Overall, patients undergoing THA are more satisfied and show greater improvement than similar patients undergoing TKA24,25, yet there is no difference in the disparity in use of THA compared to TKA, indicating that disparities in arthroplasty use are multifactorial. Minority patients who prefer “culturally alike” physicians may have difficulty finding them because black and Hispanic physicians account for < 10% of all physicians in the United States26. Prior studies have identified poorer baseline pain and function as a risk factor for poor outcomes after THA; however, race and socioeconomic status have not been analyzed27,28. Previous studies analyzing race have revealed that black patients undergoing TKA have worse pain and function both at baseline and at followup17,29,30,31,32,33. However, the racial disparity in outcomes after TKA is seen only in neighborhoods with high poverty levels, demonstrating an interaction of race and poverty that contributes to healthcare outcomes16. The risk of TKA revision has also been linked to race. A recent metaanalysis revealed that race was a significant risk factor for TKA revision, although in studies using the Medicare (health insurance for the elderly) 5% sample, insurance status (Medicaid eligibility; health insurance for low-income people, a surrogate for socioeconomic status) was a confounder10. Because more blacks live in poverty than whites34, and poverty is associated with poorer health outcomes35, attribution of mediators of risk in healthcare outcomes can be difficult. While poorer outcomes after THA may contribute to disparities in THA use, the differences are small, and multiple other factors are likely to contribute to THA use.

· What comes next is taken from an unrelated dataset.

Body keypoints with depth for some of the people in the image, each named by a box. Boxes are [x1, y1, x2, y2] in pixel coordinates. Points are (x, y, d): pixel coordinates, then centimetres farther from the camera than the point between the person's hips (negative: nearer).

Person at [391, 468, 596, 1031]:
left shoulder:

Our conclusions are limited by the paucity of studies available for inclusion. An additional weakness to our analysis is that all 4 studies were performed in southern cities; 3 of the studies reflect a single surgeon’s experience in Miami, Florida, and the fourth study describes a small cohort collected in New Orleans, Louisiana, limiting the generalizability of this systematic review. In addition, 1 study combined THA and TKA in the final analysis.

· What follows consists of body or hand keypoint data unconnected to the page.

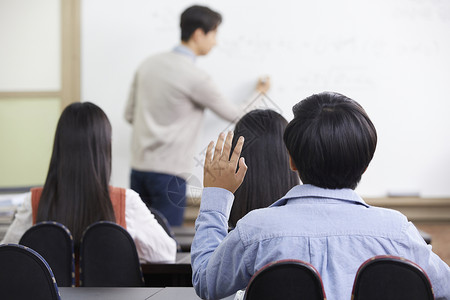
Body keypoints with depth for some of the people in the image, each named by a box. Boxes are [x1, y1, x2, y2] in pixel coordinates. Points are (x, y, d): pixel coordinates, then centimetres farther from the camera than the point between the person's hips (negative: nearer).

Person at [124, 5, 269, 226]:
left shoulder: (149, 64, 9)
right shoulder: (195, 78, -11)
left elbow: (130, 115, 16)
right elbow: (233, 115, 3)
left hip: (138, 166, 7)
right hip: (169, 172, -7)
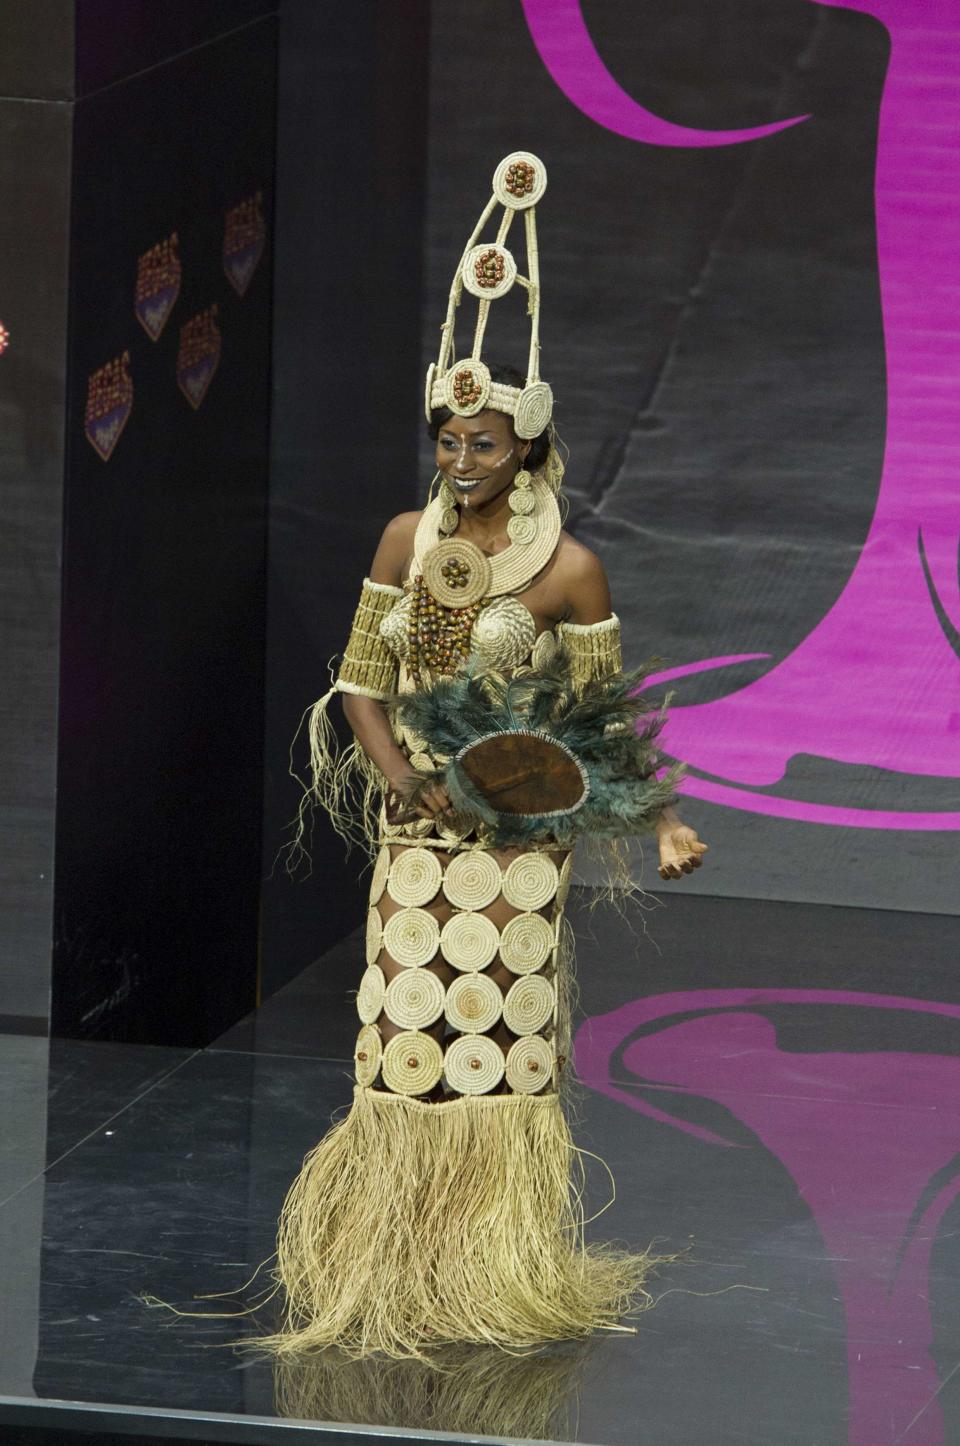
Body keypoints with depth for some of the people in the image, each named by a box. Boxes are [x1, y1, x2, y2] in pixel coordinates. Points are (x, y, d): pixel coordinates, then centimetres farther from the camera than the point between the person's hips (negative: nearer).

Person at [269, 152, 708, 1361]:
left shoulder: (570, 570, -7)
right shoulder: (408, 541, 3)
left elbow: (608, 720, -2)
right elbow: (361, 683, 5)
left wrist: (662, 819, -10)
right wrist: (408, 782, -9)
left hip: (518, 841, -3)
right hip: (415, 838, 3)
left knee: (504, 1048, 1)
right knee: (405, 1044, 3)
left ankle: (502, 1271, 11)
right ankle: (388, 1272, 12)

Race and socioeconomic status are infrequently included in studies of THA outcomes. Understanding and addressing the reasons for persistent racial disparities in the use and outcomes of successful procedures such as THA will require inclusion of both race and other significant socioeconomic variables, such as education and poverty in studies of THA. Future studies should address these deficiencies so that the multidimensional factors leading to healthcare disparities can be addressed.
- Accepted for publication November 3, 2017.